Dopo i corposi e diretti bisogni espressivi dell'esordio su disco – l'Ep Bench Therapy del 2022 – i milanesi Entropia allargano la formazione da due a quattro membri e cominciano a guardarsi seriamente intorno per provare a capire quanto le graffianti idee di partenza possano rendersi utili anche in maniera comunicativamente diversa e compositivamente più organizzata, nonché meglio diretta verso un'attrazione comunicazionale magari commerciabile ma non per questo immune da qualità creative ed esecutive.
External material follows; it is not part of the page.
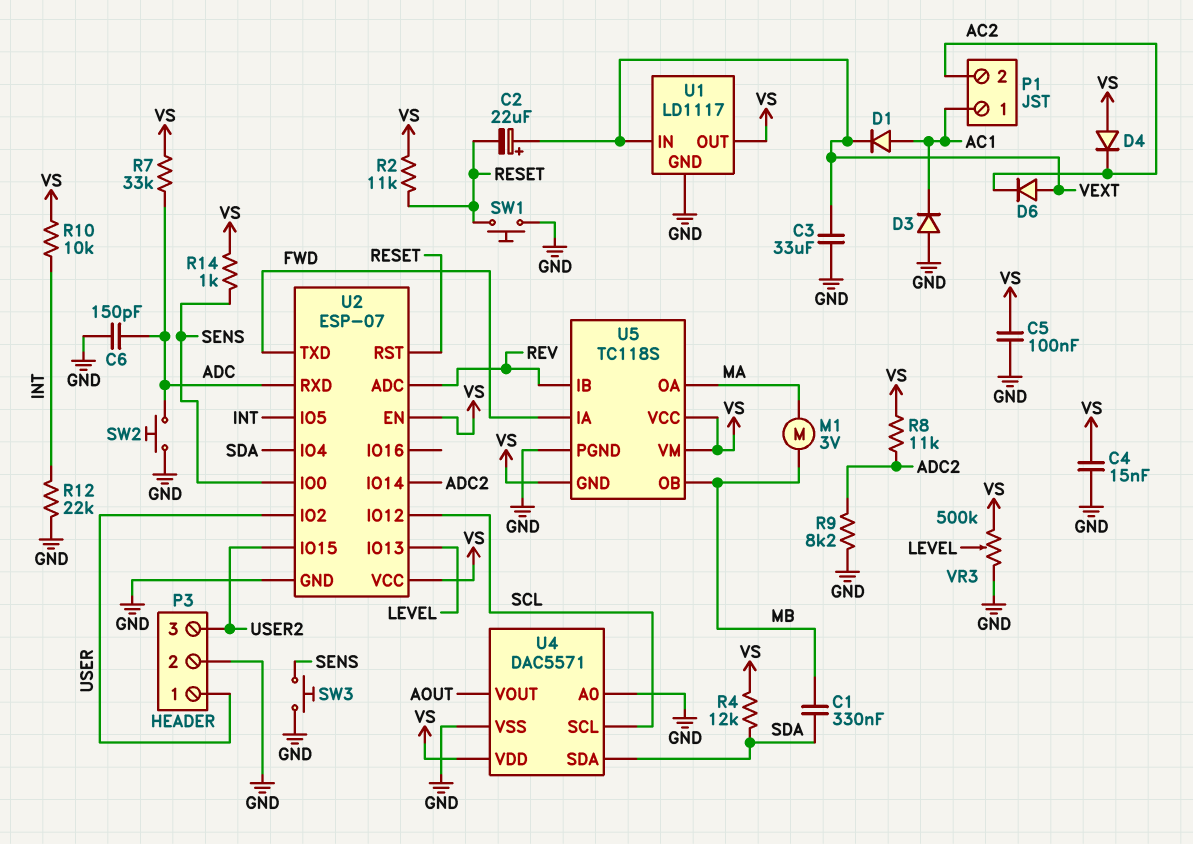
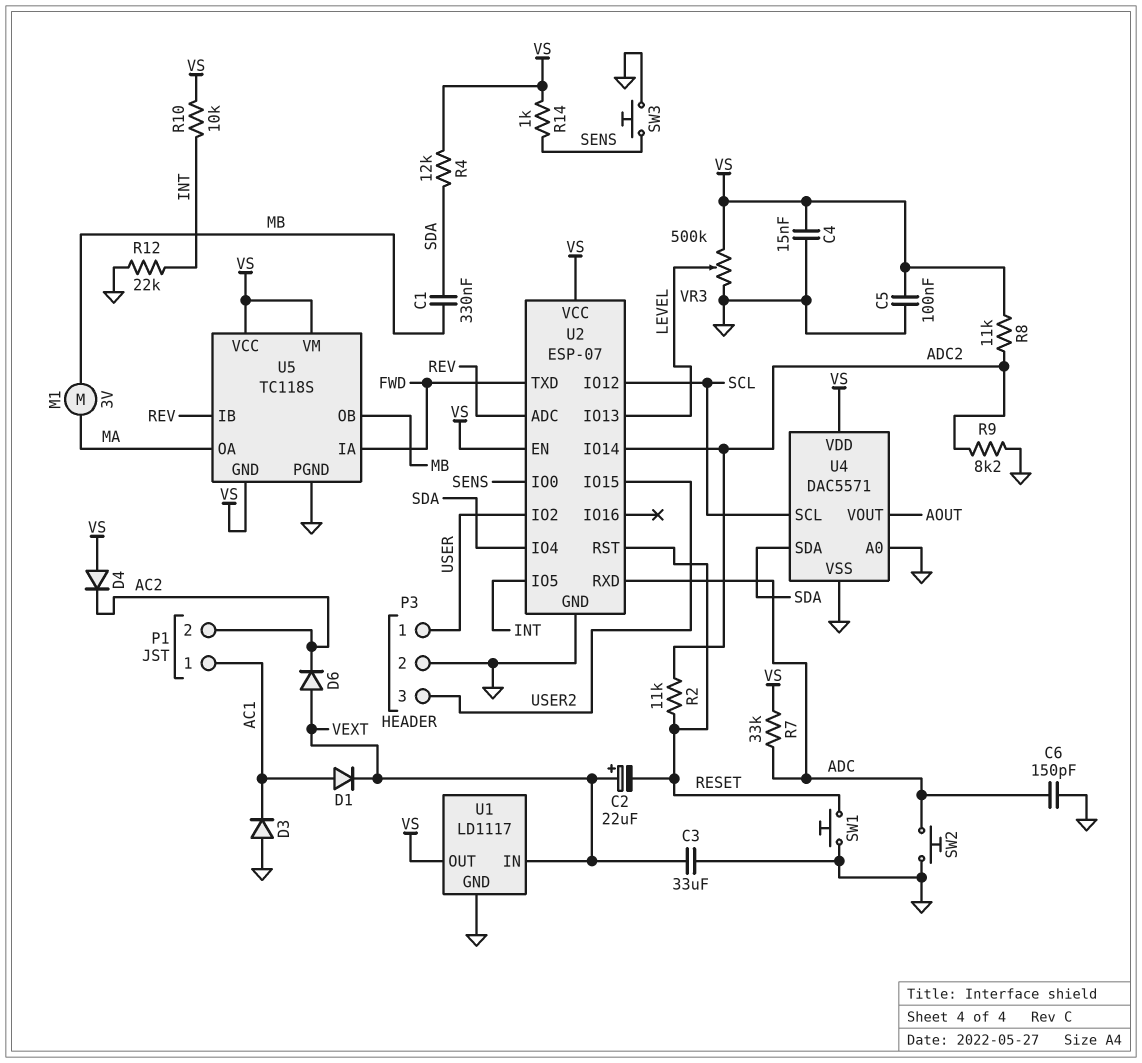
R2: 11k (RESET, VS) -> 11k (ADC2, RESET)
Ne emerge un album omonimo, per certi versi, più pacato nelle intenzioni di strutturazione sonora ma non per questo privo di spunti ancora legati alle medesime ispirazioni basilari, in cui il desiderio viscerale di dare sfogo a idee e opinioni, sia in note che in parole, resta evidente dalla caparbietà dei riff con cui il quartetto lombardo decide di aprire le danze servendosi di una buona dose di grunge-rock radiofonico abilmente miscelato a una predisposizione genuinamente pop in termini di ricettività (Piece of me). Un'attitudine, questa, che ben si sposa col susseguirsi di andirivieni melodici magari un po' zoppicanti nella scelta complessiva dei suoni (Oasis) ma lucidamente ispirati nel campo di soluzioni ballad ampiamente in dotazione (Gravestones) anche in coniugazione power (Both broken).
Non mancano tentativi di escursione verso territori lievemente dark-wave ma sempre circoscritti da una controllatissima forma canzone di corposo impatto emozionale (Waiting for!?). Può apparire fuori luogo la scelta di riservare la lingua italiana a uno solo dei brani che compongono l'album (Affogherei), ma potrebbe trattarsi tranquillamente di una isolata – per quanto non del tutto difforme – dimostrazione di savoir-faire anche in campo commercialmente più amico, mentre restano decisamente più interessanti le fluttuazioni cantautorali con cui la band sceglie di portare a termine il discorso attraverso docili e, al contempo, sofisticate strutture pianistiche di grande aggancio umorale puramente a stelle e strisce (Breaking everything that I am) assieme ad articolazioni pseudo-funky necessarie per lasciare in bocca un sapore agrodolce (Even love) utile anche a ricordare da dove si è partiti e dove si vuole approdare (I lost ambition).
Non particolarmente esaltante, per quanto coscienzioso e ampiamente onesto in forma e contenuto, ma tassello indispensabile ai suoi stessi artefici per prendere coscienza di sé in maniera più solida rispetto alle graffianti urgenze precedenti.